HIDDEN MACHINERY, Margot Livesey
Hidden Machinery, Margot Livesey
Tin House Books, 2017
A collection of ten essays on writing by the great Margot Livesey is a book to be savored, to be read again and again. A thoughtful reader as well as writer, Livesey’s essays are full of terrific ways in which to become better at both disciplines. Every claim that she makes about writing is based on examples from classic texts—Austen, James, Woolf, Shakespeare, to name but a few—and she takes the time to explain how each excerpt works towards the point that she is making. Reading this book is akin to taking a class that combines literature and writing.
There are essays here on dialogue; on homage; on research; on the intersection between life and writing. Livesey’s style is conversational and yet weighty. She uses her own experience as a writer—with humility and humor—to show us both her successes and her failures. The essay on homage speaks to literary texts but also uses visual art—with examples—to explain the process of speaking or responding to another artist.

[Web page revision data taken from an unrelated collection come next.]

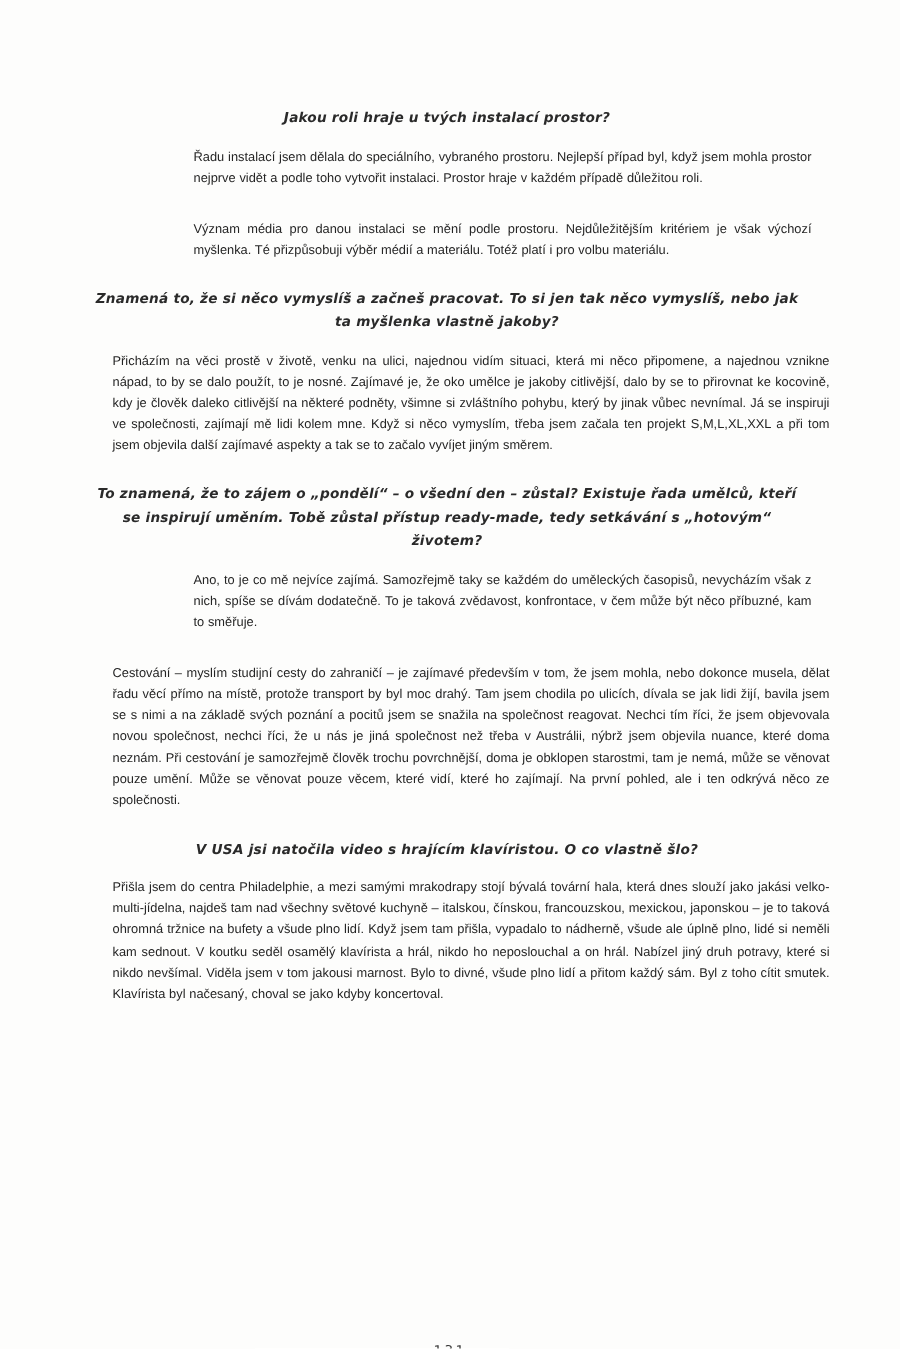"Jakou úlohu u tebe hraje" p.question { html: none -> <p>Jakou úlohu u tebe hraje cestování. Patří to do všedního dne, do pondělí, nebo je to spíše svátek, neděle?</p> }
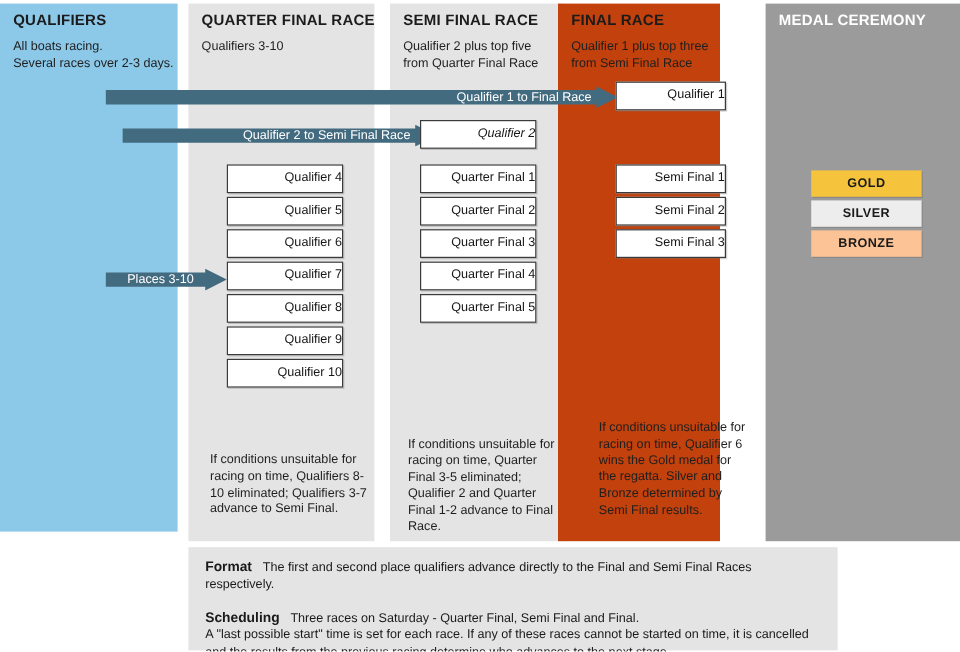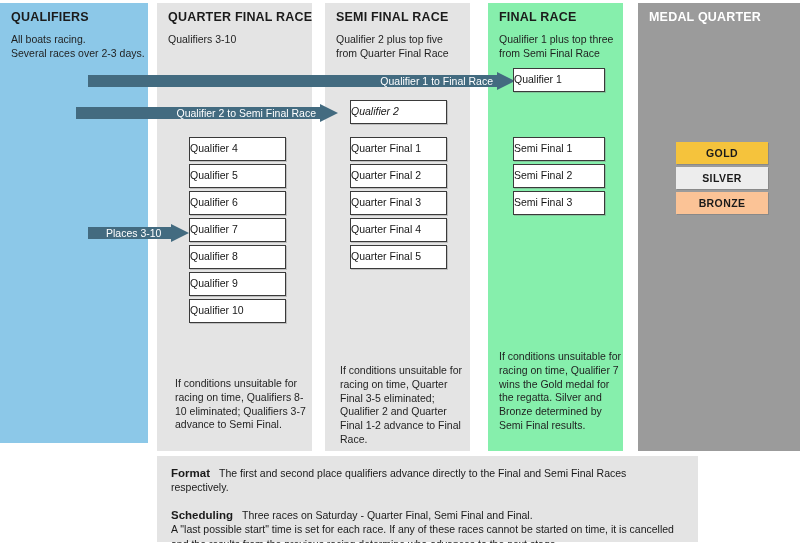"FINAL RACE" .col-final { background: #86efac -> #c2410c; left: 488px -> 465px }
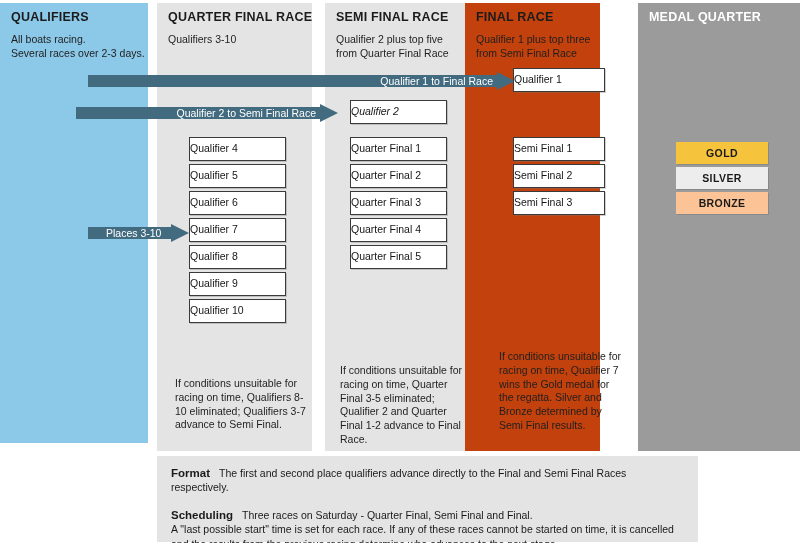"MEDAL QUARTER" div.col-title { text: QUARTER -> CEREMONY }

Each essay stands on its own, so it’s possible to read this book in whatever order you chose, and yet there’s a pleasure to be had in seeing how each essay speaks to the others. One’s knowledge builds as the book progresses and there’s enough to be learned here to warrant multiple reads. As Livesey says in the chapter on homage: “Indeed some people would argue that the pleasure of revisiting is superior to that of the first encounter.”